Records for processing:
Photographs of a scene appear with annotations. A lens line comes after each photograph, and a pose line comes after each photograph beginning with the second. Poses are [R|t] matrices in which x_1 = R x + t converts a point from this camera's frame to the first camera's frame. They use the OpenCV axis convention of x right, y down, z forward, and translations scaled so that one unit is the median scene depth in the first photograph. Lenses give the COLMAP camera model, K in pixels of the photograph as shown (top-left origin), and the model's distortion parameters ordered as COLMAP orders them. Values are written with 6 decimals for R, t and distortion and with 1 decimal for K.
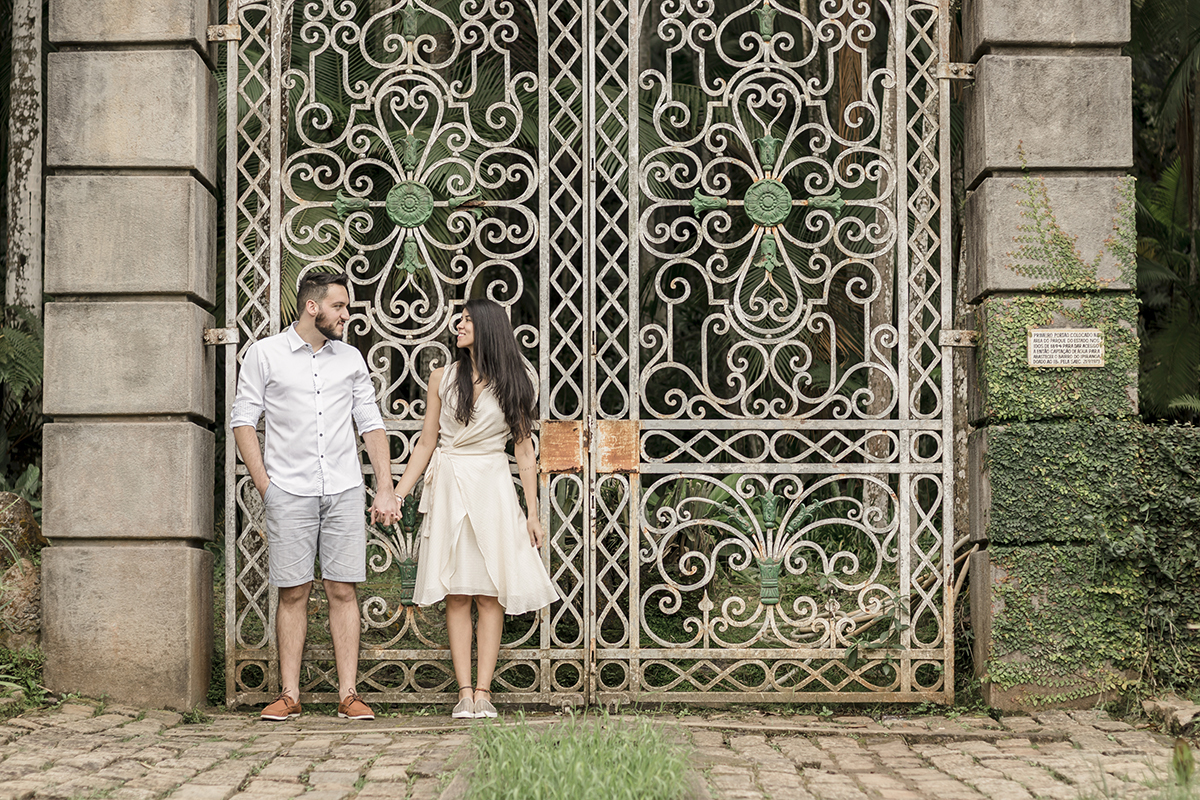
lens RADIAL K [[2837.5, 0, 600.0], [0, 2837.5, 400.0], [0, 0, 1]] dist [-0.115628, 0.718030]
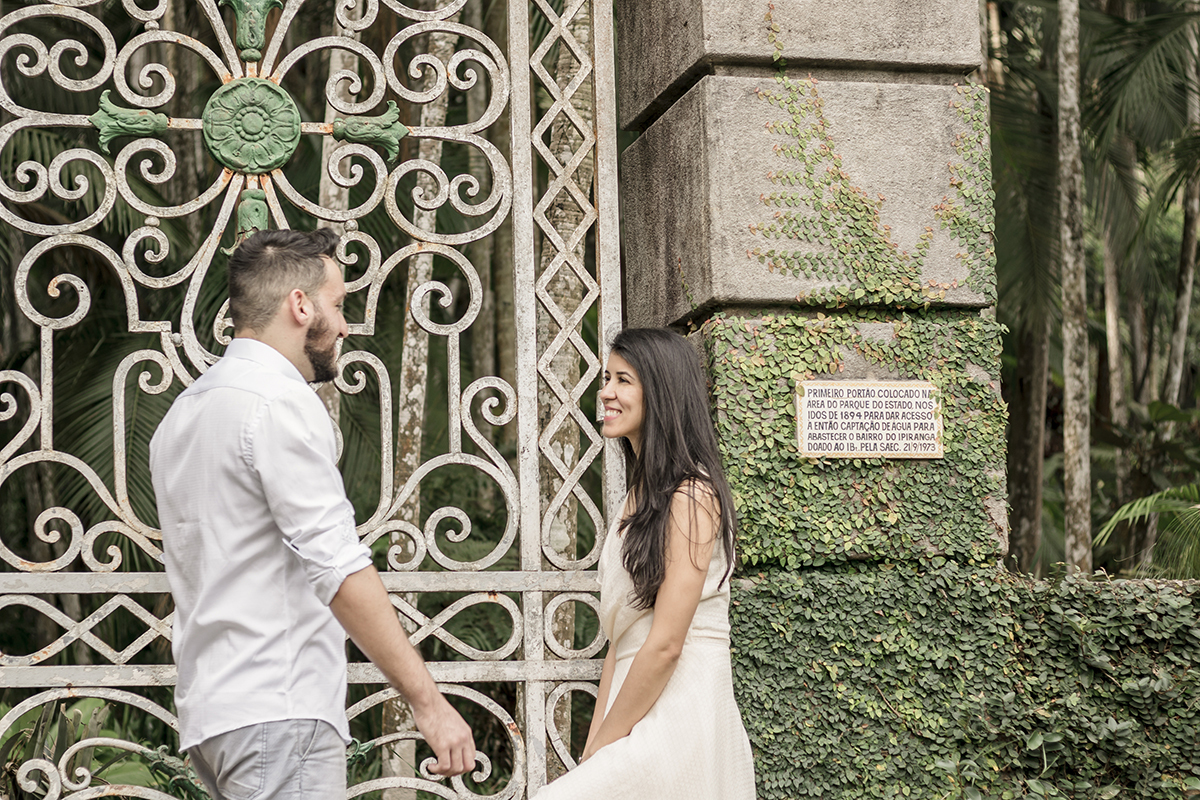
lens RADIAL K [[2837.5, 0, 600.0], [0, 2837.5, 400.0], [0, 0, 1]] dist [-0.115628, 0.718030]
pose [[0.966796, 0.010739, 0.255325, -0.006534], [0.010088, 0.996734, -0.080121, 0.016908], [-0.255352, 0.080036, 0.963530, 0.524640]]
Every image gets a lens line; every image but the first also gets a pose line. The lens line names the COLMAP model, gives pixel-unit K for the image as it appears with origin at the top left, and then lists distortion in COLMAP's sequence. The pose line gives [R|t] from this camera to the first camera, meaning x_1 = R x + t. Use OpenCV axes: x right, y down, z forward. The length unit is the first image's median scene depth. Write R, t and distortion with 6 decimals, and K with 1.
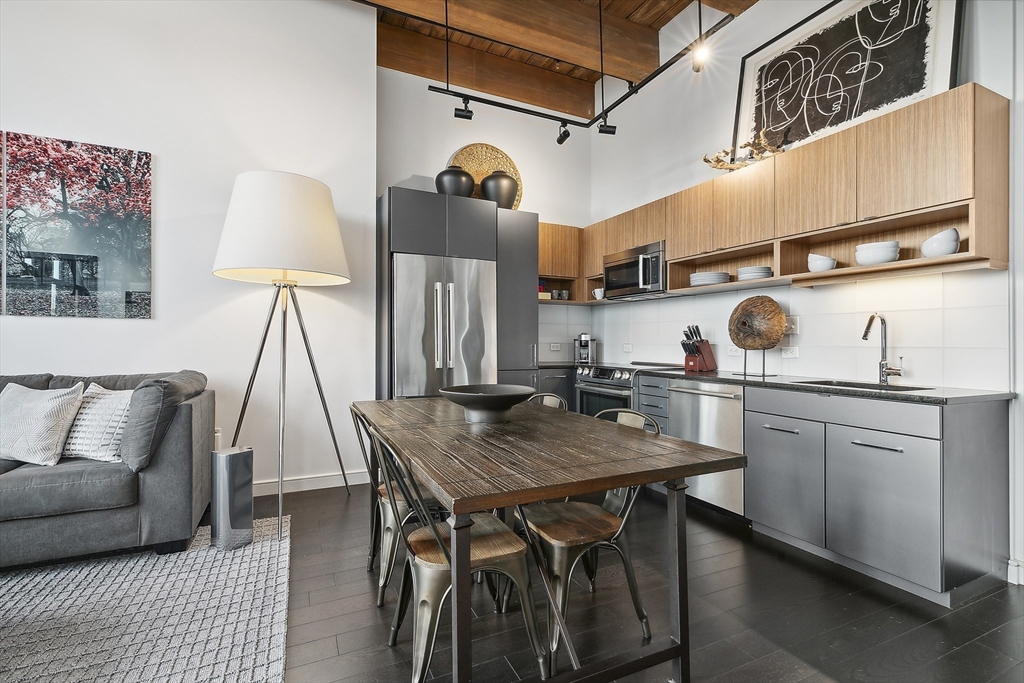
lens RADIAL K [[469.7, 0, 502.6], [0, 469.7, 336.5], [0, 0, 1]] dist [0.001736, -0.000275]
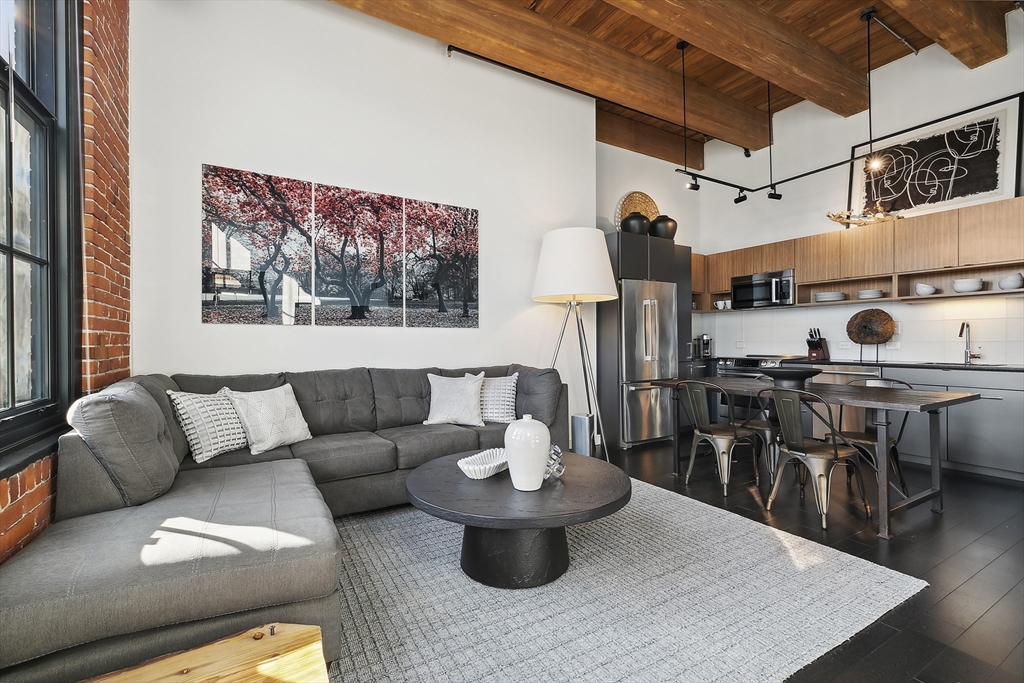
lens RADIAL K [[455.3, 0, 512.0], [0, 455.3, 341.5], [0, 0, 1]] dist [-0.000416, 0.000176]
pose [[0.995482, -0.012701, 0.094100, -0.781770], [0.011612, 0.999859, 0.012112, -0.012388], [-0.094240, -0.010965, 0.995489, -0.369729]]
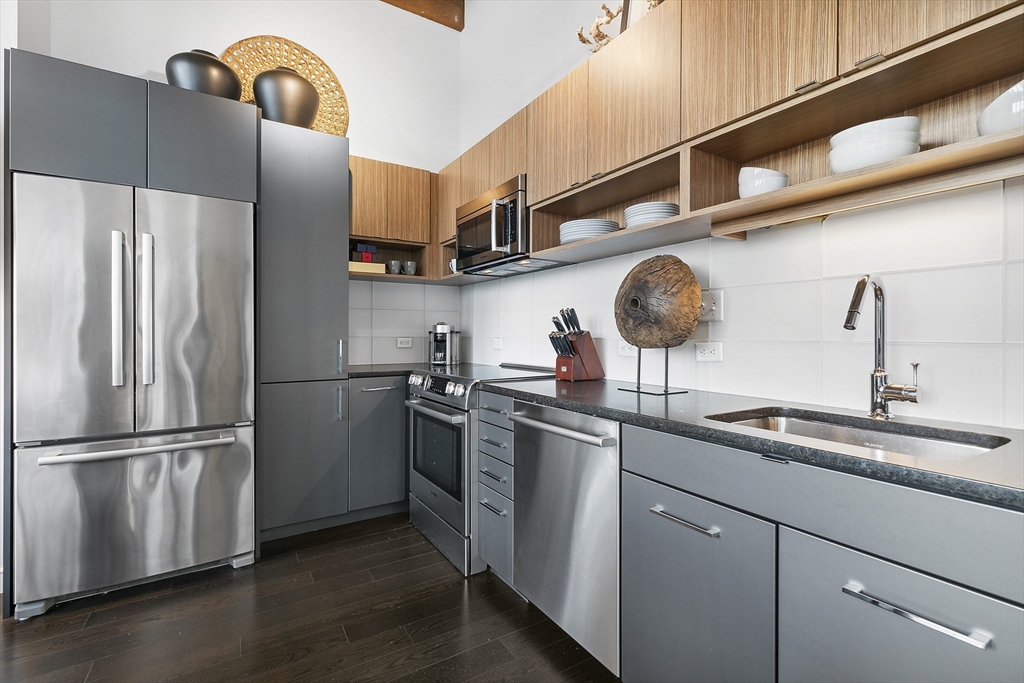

Assignment:
Go through the listing above and write it all out exactly, leaving out any picture.

Your response:
Photographs of a scene appear with annotations. A lens line comes after each photograph, and a pose line comes after each photograph beginning with the second. Poses are [R|t] matrices in which x_1 = R x + t converts a point from this camera's frame to the first camera's frame. They use the OpenCV axis convention of x right, y down, z forward, and translations scaled so that one unit is the median scene depth in the first photograph. Lenses give the COLMAP camera model, K in pixels of the photograph as shown (top-left origin), and the model's distortion parameters ordered as COLMAP orders them. Values are written with 6 decimals for R, t and distortion and with 1 decimal for K.
lens RADIAL K [[2837.5, 0, 600.0], [0, 2837.5, 400.0], [0, 0, 1]] dist [-0.115628, 0.718030]
lens RADIAL K [[2837.5, 0, 600.0], [0, 2837.5, 400.0], [0, 0, 1]] dist [-0.115628, 0.718030]
pose [[0.966796, 0.010739, 0.255325, -0.006534], [0.010088, 0.996734, -0.080121, 0.016908], [-0.255352, 0.080036, 0.963530, 0.524640]]
Every image gets a lens line; every image but the first also gets a pose line. The lens line names the COLMAP model, gives pixel-unit K for the image as it appears with origin at the top left, and then lists distortion in COLMAP's sequence. The pose line gives [R|t] from this camera to the first camera, meaning x_1 = R x + t. Use OpenCV axes: x right, y down, z forward. The length unit is the first image's median scene depth. Write R, t and distortion with 6 decimals, and K with 1.
lens RADIAL K [[469.7, 0, 502.6], [0, 469.7, 336.5], [0, 0, 1]] dist [0.001736, -0.000275]
lens RADIAL K [[455.3, 0, 512.0], [0, 455.3, 341.5], [0, 0, 1]] dist [-0.000416, 0.000176]
pose [[0.995482, -0.012701, 0.094100, -0.781770], [0.011612, 0.999859, 0.012112, -0.012388], [-0.094240, -0.010965, 0.995489, -0.369729]]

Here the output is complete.